_Task_
Identify each line of the data that contains the string "province" and copy those lines in full. Case counts: a line matches only if the letters agree in capitalization as well.

_Data records_
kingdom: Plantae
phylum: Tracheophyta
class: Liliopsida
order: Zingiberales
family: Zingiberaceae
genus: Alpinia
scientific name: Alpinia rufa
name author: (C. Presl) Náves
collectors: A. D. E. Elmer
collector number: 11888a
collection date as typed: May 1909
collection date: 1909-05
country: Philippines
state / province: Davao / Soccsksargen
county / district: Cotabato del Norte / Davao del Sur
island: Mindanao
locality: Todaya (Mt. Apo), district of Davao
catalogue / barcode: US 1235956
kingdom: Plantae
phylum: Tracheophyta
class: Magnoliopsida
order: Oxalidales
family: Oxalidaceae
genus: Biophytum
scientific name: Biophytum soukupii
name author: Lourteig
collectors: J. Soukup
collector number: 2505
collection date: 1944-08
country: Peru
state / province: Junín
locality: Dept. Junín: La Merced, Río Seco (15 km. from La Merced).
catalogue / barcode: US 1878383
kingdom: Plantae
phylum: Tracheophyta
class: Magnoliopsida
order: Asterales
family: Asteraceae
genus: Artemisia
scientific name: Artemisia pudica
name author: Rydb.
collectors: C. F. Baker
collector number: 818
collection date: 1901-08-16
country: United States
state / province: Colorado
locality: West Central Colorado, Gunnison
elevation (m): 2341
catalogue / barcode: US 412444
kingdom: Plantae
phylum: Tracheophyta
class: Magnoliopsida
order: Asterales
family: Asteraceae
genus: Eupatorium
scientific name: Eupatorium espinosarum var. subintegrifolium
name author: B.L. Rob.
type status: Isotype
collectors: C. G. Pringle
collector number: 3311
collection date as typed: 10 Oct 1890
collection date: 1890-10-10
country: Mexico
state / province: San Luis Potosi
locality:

_Expected output_
state / province: Davao / Soccsksargen
state / province: Junín
state / province: Colorado
state / province: San Luis Potosi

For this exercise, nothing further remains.